Viele der benötigten nichtärztlichen Fachkräfte stünden heute bereits zur Verfügung, betonte die Stiftung. Es gebe entsprechend qualifizierte Beschäftigte, die sich zudem bereits "im System" befänden. Zusätzlich könnten vorhandene Assistenzkräfte durch eine Weiterbildung oder ein gegebenenfalls berufsbegleitendes Studium die nötigen Qualifikationen erwerben. Dies sei insgesamt auch deutlich schneller und einfacher, als zusätzliche Hausärztinnen und Hausärzte auszubilden, hieß es weiter.

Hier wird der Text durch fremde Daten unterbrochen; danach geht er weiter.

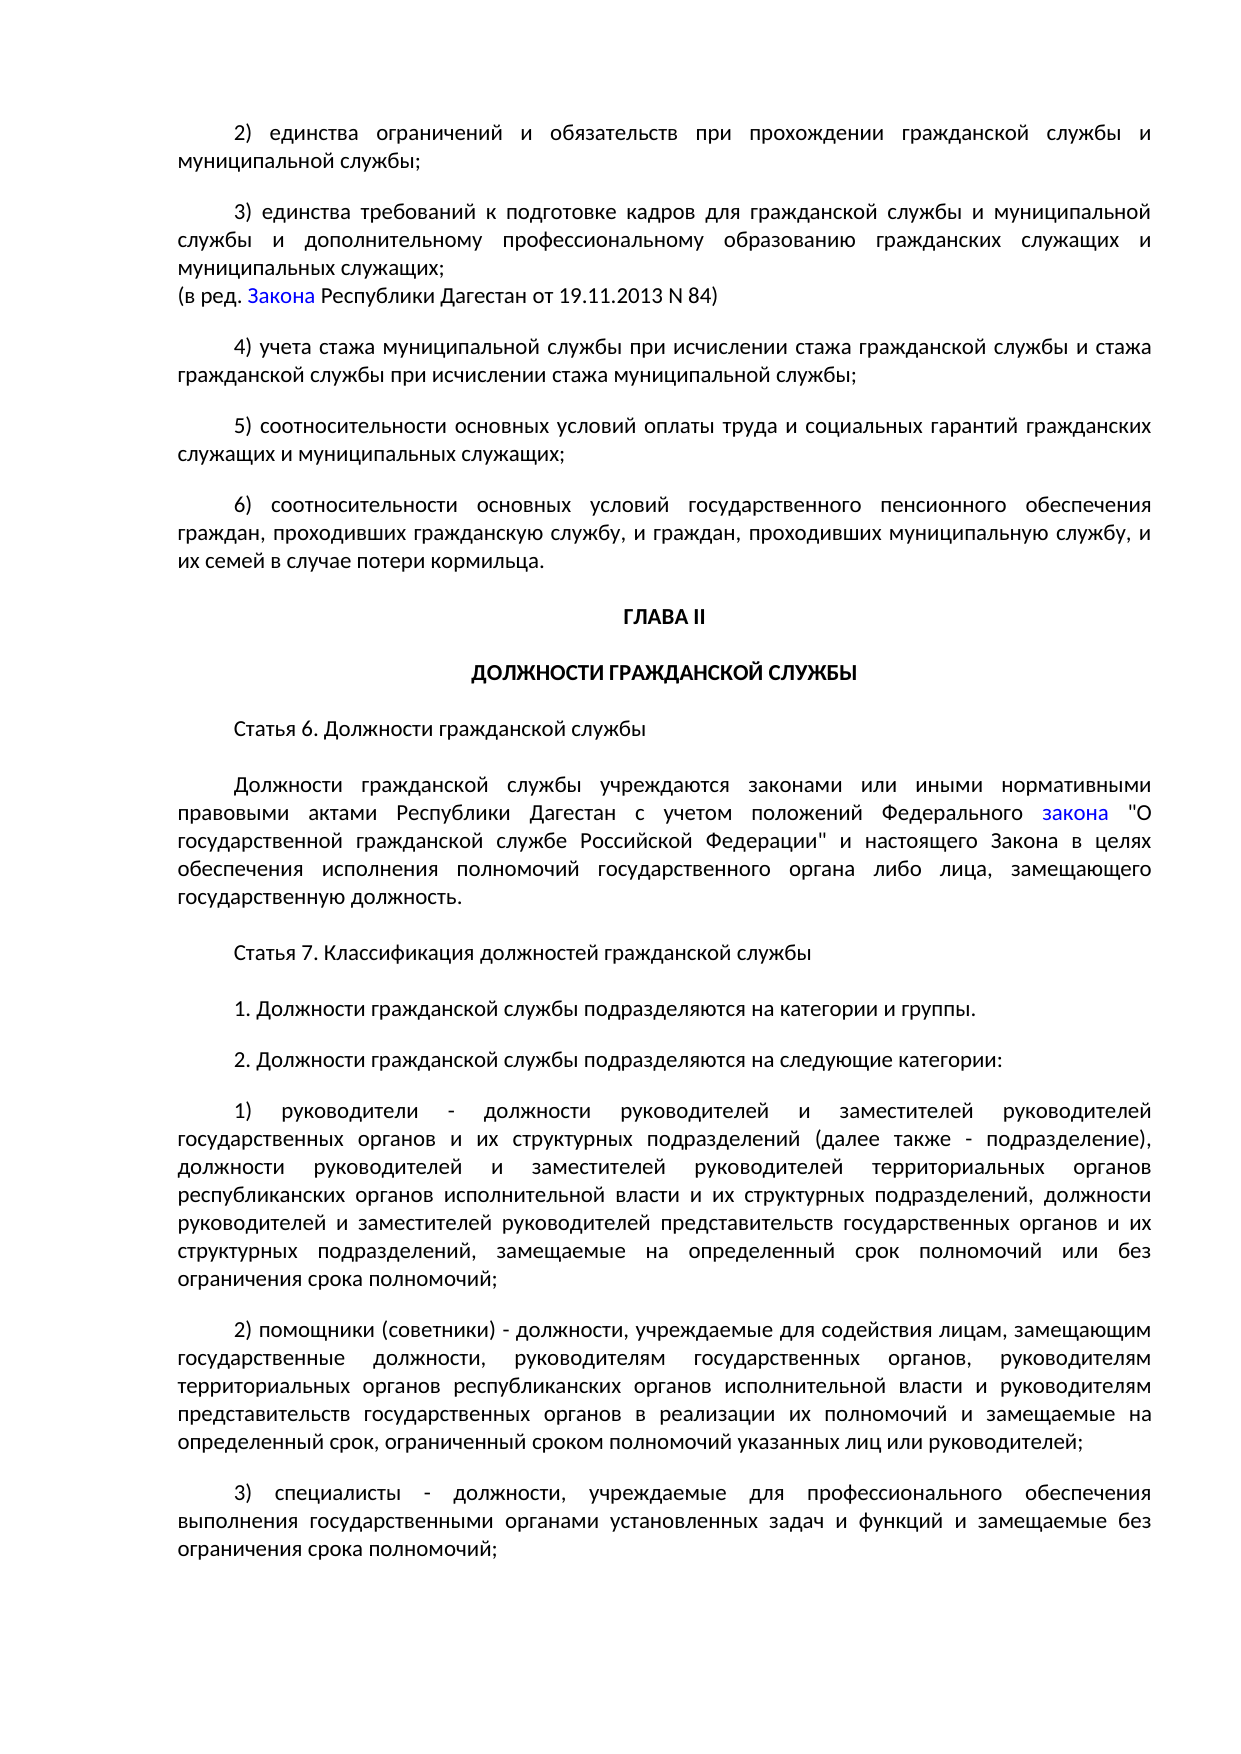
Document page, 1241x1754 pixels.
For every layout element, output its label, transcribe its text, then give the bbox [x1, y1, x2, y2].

text Статья 6. Должности гражданской службы [177, 714, 1152, 742]
title ГЛАВА II [177, 602, 1152, 630]
text 2. Должности гражданской службы подразделяются на следующие категории: [177, 1045, 1152, 1073]
text 2) единства ограничений и обязательств при прохождении гражданской службы и муниципальной службы; [177, 118, 1152, 174]
text 1. Должности гражданской службы подразделяются на категории и группы. [177, 994, 1152, 1022]
text 6) соотносительности основных условий государственного пенсионного обеспечения граждан, проходивших гражданскую службу, и граждан, проходивших муниципальную службу, и их семей в случае потери кормильца. [177, 490, 1152, 574]
text 3) единства требований к подготовке кадров для гражданской службы и муниципальной службы и дополнительному профессиональному образованию гражданских служащих и муниципальных служащих; [177, 197, 1152, 281]
text Статья 7. Классификация должностей гражданской службы [177, 938, 1152, 966]
text 1) руководители - должности руководителей и заместителей руководителей государственных органов и их структурных подразделений (далее также - подразделение), должности руководителей и заместителей руководителей территориальных органов республиканских органов исполнительной власти и их структурных подразделений, должности руководителей и заместителей руководителей представительств государственных органов и их структурных подразделений, замещаемые на определенный срок полномочий или без ограничения срока полномочий; [177, 1096, 1152, 1292]
text Должности гражданской службы учреждаются законами или иными нормативными правовыми актами Республики Дагестан с учетом положений Федерального закона "О государственной гражданской службе Российской Федерации" и настоящего Закона в целях обеспечения исполнения полномочий государственного органа либо лица, замещающего государственную должность. [177, 770, 1152, 910]
title ДОЛЖНОСТИ ГРАЖДАНСКОЙ СЛУЖБЫ [177, 658, 1152, 686]
text 3) специалисты - должности, учреждаемые для профессионального обеспечения выполнения государственными органами установленных задач и функций и замещаемые без ограничения срока полномочий; [177, 1478, 1152, 1562]
text 2) помощники (советники) - должности, учреждаемые для содействия лицам, замещающим государственные должности, руководителям государственных органов, руководителям территориальных органов республиканских органов исполнительной власти и руководителям представительств государственных органов в реализации их полномочий и замещаемые на определенный срок, ограниченный сроком полномочий указанных лиц или руководителей; [177, 1315, 1152, 1455]
text (в ред. Закона Республики Дагестан от 19.11.2013 N 84) [177, 281, 1152, 309]
text 4) учета стажа муниципальной службы при исчислении стажа гражданской службы и стажа гражданской службы при исчислении стажа муниципальной службы; [177, 332, 1152, 388]
text 5) соотносительности основных условий оплаты труда и социальных гарантий гражданских служащих и муниципальных служащих; [177, 411, 1152, 467]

Die Vorsitzende der Bertelsmann-Stiftung, Brigitte Mohn, bezeichnete den in der Studie untersuchten Ansatz als "große Chance, die Leistungsfähigkeit des Gesundheitswesens unter fordernden Rahmenbedingungen aufrechtzuerhalten oder sogar zu steigern".
Laut Stiftung zeigen Befragungen in ihrem Auftrag, dass Ärzteschaft und Bevölkerung offen für eine stärkere Aufgabenteilung in Hausarztpraxen wären. Sie verwies unter anderem zudem auf entsprechende positive Erfahrungen in anderen Ländern, etwa Kanada. Dort können speziell ausgebildete sogenannte Nurse Practitioners demnach sogar selbst Patienten betreuen, Diagnosen stellen und Medikamente verordnen.